Key takeaways
Firms can now reevaluate their remuneration policies and allow for the payment of bonuses that exceed the previous cap.
However, firms still need to frame their remuneration policies in such a way that there is an appropriate balance between fixed and variable remuneration.
In more detail
The "Bankers Bonus Cap" colloquially refers to the maximum ratio between fixed and variable components of remuneration for top employees of banks, building societies and PRA-designated investment firms. It was imposed across the EU following the 2008 global financial crisis. The current cap is 100% of fixed pay (or 200% with shareholder approval).
The short-lived government of Liz Truss announced its plan to remove the cap for the UK in October 2022, and the Sunak government subsequently confirmed the proposal. Following a period of consultation, the Prudential Regulation Authority (PRA) and the Financial Conduct Authority (FCA) have now announced that the cap will be removed for a firm's performance year that is ongoing on 31 October 2023 and for future years. In short, there will no longer be a maximum ratio between fixed and variable components of remuneration.
The removal of the bonus cap is the only change being made at this time. Importantly, other remuneration rules remain. Firms must continue to set an appropriate ratio between fixed and variable components of total remuneration. The level of the fixed remuneration must be such that does not stop the possibility of firms not paying out the variable remuneration. In addition, a sizable portion of bonuses must still be deferred and a minimum of 50% of this deferred compensation must still be settled in shares, which would be tied to the longer-term performance of the employer. The ability to reduce or claw back variable remuneration in designated circumstances must continue to be applied.
The 31 October implementation date is earlier than originally proposed. The FCA and PRA have explained the change as giving firms flexibility in determining when to make changes to remuneration structures.
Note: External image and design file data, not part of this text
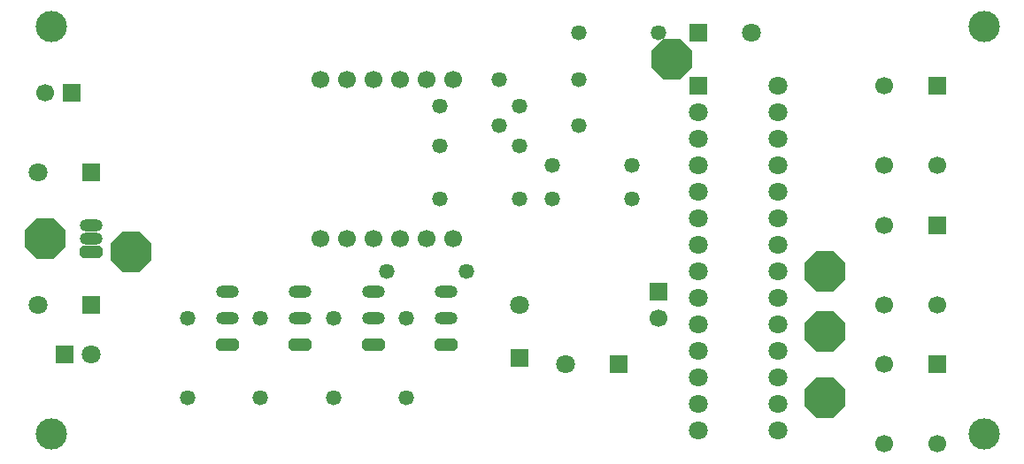
<source format=gbr>
G04 DipTrace 3.3.1.3*
G04 BottomMask.gbr*
%MOIN*%
G04 #@! TF.FileFunction,Soldermask,Bot*
G04 #@! TF.Part,Single*
%AMOUTLINE1*
4,1,8,
0.031763,0.076684,
-0.031763,0.076684,
-0.076684,0.031763,
-0.076684,-0.031763,
-0.031763,-0.076684,
0.031763,-0.076684,
0.076684,-0.031763,
0.076684,0.031763,
0.031763,0.076684,
0*%
%AMOUTLINE4*
4,1,8,
-0.076684,0.031763,
-0.076684,-0.031763,
-0.031763,-0.076684,
0.031763,-0.076684,
0.076684,-0.031763,
0.076684,0.031763,
0.031763,0.076684,
-0.031763,0.076684,
-0.076684,0.031763,
0*%
%AMOUTLINE7*
4,1,8,
-0.031158,0.023622,
-0.043307,0.011473,
-0.043307,-0.011473,
-0.031158,-0.023622,
0.031158,-0.023622,
0.043307,-0.011473,
0.043307,0.011473,
0.031158,0.023622,
-0.031158,0.023622,
0*%
%ADD24C,0.11811*%
%ADD30C,0.057874*%
%ADD32C,0.057874*%
%ADD34O,0.086614X0.047244*%
%ADD36C,0.066929*%
%ADD38R,0.066929X0.066929*%
%ADD40R,0.070866X0.070866*%
%ADD42C,0.070866*%
%ADD49OUTLINE1*%
%ADD52OUTLINE4*%
%ADD55OUTLINE7*%
%FSLAX26Y26*%
G04*
G70*
G90*
G75*
G01*
G04 BotMask*
%LPD*%
D42*
X2368701Y1106201D3*
D40*
Y906201D3*
D42*
X2543701Y881201D3*
D40*
X2743701D3*
D42*
X556201Y1606201D3*
D40*
X756201D3*
D42*
X556201Y1106201D3*
D40*
X756201D3*
X656201Y918701D3*
D42*
X756201D3*
X3243701Y2131201D3*
D40*
X3043701D3*
D49*
X581201Y1356201D3*
D24*
X606201Y618701D3*
Y2156201D3*
X4118701Y618701D3*
Y2156201D3*
D38*
X681201Y1906201D3*
D36*
X581201D3*
X1618701Y1356201D3*
X1718701D3*
X1818701D3*
X1918701D3*
X2018701D3*
X1618701Y1956201D3*
X1718701D3*
X1818701D3*
X1918701D3*
X2018701D3*
X2118701Y1356201D3*
Y1956201D3*
D52*
X3518701Y1006201D3*
Y756201D3*
D55*
X1818701Y956201D3*
D34*
Y1056201D3*
Y1156201D3*
D55*
X1543701Y956201D3*
D34*
Y1056201D3*
Y1156201D3*
D55*
X1268701Y956201D3*
D34*
Y1056201D3*
Y1156201D3*
D55*
X2093701Y956201D3*
D34*
Y1056201D3*
Y1156201D3*
D38*
X2893701D3*
D36*
Y1056201D3*
D32*
X2293701Y1781201D3*
D30*
X2593701D3*
D32*
X2293701Y1956201D3*
D30*
X2593701D3*
D32*
X2493701Y1631201D3*
D30*
X2793701D3*
D32*
X2493701Y1506201D3*
D30*
X2793701D3*
D32*
X2068701Y1706201D3*
D30*
X2368701D3*
D32*
X2068701Y1856201D3*
D30*
X2368701D3*
D32*
X2068701Y1506201D3*
D30*
X2368701D3*
D32*
X1868701Y1231201D3*
D30*
X2168701D3*
D32*
X1668701Y756201D3*
D30*
Y1056201D3*
D32*
X1393701Y756201D3*
D30*
Y1056201D3*
D32*
X1118701Y756201D3*
D30*
Y1056201D3*
D32*
X1943701Y756201D3*
D30*
Y1056201D3*
D32*
X2893701Y2131201D3*
D30*
X2593701D3*
D52*
X2943701Y2031201D3*
D38*
X3943701Y881201D3*
D36*
X3743701D3*
Y581201D3*
X3943701D3*
D38*
Y1406201D3*
D36*
X3743701D3*
Y1106201D3*
X3943701D3*
D38*
Y1931201D3*
D36*
X3743701D3*
Y1631201D3*
X3943701D3*
D52*
X3518701Y1231201D3*
D40*
X3043701Y1931201D3*
D42*
Y1831201D3*
Y1731201D3*
Y1631201D3*
Y1531201D3*
Y1431201D3*
Y1331201D3*
Y1231201D3*
Y1131201D3*
Y1031201D3*
Y931201D3*
Y831201D3*
Y731201D3*
Y631201D3*
X3343701D3*
Y731201D3*
Y831201D3*
Y931201D3*
Y1031201D3*
Y1131201D3*
Y1231201D3*
Y1331201D3*
Y1431201D3*
Y1531201D3*
Y1631201D3*
Y1731201D3*
Y1831201D3*
Y1931201D3*
D55*
X756201Y1306201D3*
D34*
Y1356201D3*
Y1406201D3*
D49*
X906201Y1306201D3*
M02*

</source>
If a firm chooses to make changes to remuneration policies in this current performance year, it does not need to re-submit its remuneration policy statement for the year if it has already done so before 24 October 2023.
The government's stated intention in removing the cap is to boost the UK's competitiveness as a global financial centre by enabling firms based in the UK to offer recruitment packages which are competitive with the packages available in non-EU financial centres. Time will tell whether this goal is achieved. In the meantime, in practical terms, firms should consider:
- Whether to allow for bonuses and other variable remuneration to exceed the previous pay caps.
- The impact of larger bonuses on the appropriateness of ratios between fixed and variable components of total remuneration
- Whether changes should and can be made to existing compensation ratios by reducing fixed remuneration (perhaps by removing role based allowances) in preference for greater discretionary, variable bonuses. If this is desired, how can changes to individual remuneration packages be achieved? In particular, fixed remuneration is likely to be a contractual entitlement, meaning that unilateral reduction might not be possible.
- Whether to introduce new remuneration policies solely for new joiners.
- Whether there are any employee relations difficulties, or equal pay or discrimination risks, arising from new remuneration policies.